Memento Filter: A Fast, Dynamic, and Robust Range Filter

Navid Eslami, Niv Dayan

11 citations

Abstract

Range filters are probabilistic data structures that answer approximate range emptiness queries. They aid in avoiding processing empty range queries and have use cases in many application domains such as key-value stores and social web analytics. However, current range filters do not support dynamically changing and growing datasets. Moreover, several of these designs also exhibit impractically high false positive rates under correlated workloads, which are common in practice. These impediments restrict the applicability of range filters across a wide range of use cases. We introduce Memento filter, the first range filter to simultaneously offer dynamicity, fast operations, and a robust false positive rate for any workload. Memento filter partitions the key universe and clusters its keys according to this partitioning. For each cluster, it stores a fingerprint and a list of key suffixes contiguously. The encoding of these lists makes them amenable to existing dynamic filter structures.
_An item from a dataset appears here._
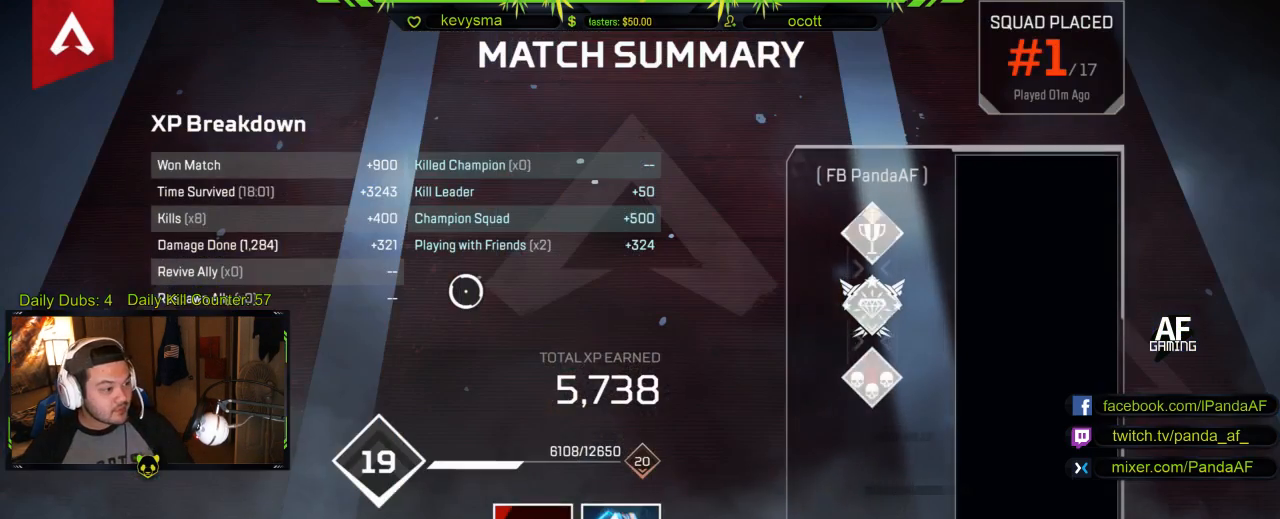
{"buttons": [], "left_stick": "left", "right_stick": "down", "events": [[283, "right_stick", "down"], [367, "left_stick", "left"]]}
Due to the one-toone mapping from keys to suffixes, Memento filter supports inserts and deletes and can even expand to accommodate a growing dataset. We implement Memento filter on top of a Rank-and-Select Quotient filter and InfiniFilter and demonstrate that it achieves a competitive false positive rate and performance with the state of the art while also providing dynamicity. Due to its dynamicity, Memento filter is the first range filter applicable to B-Trees. We showcase this by integrating Memento filter into WiredTiger, a B-Tree-based key-value store, significantly boosting its performance for mixed workloads. CCS Concepts: • Theory of computation → Bloom filters and hashing; • Information systems → Unidimensional range search.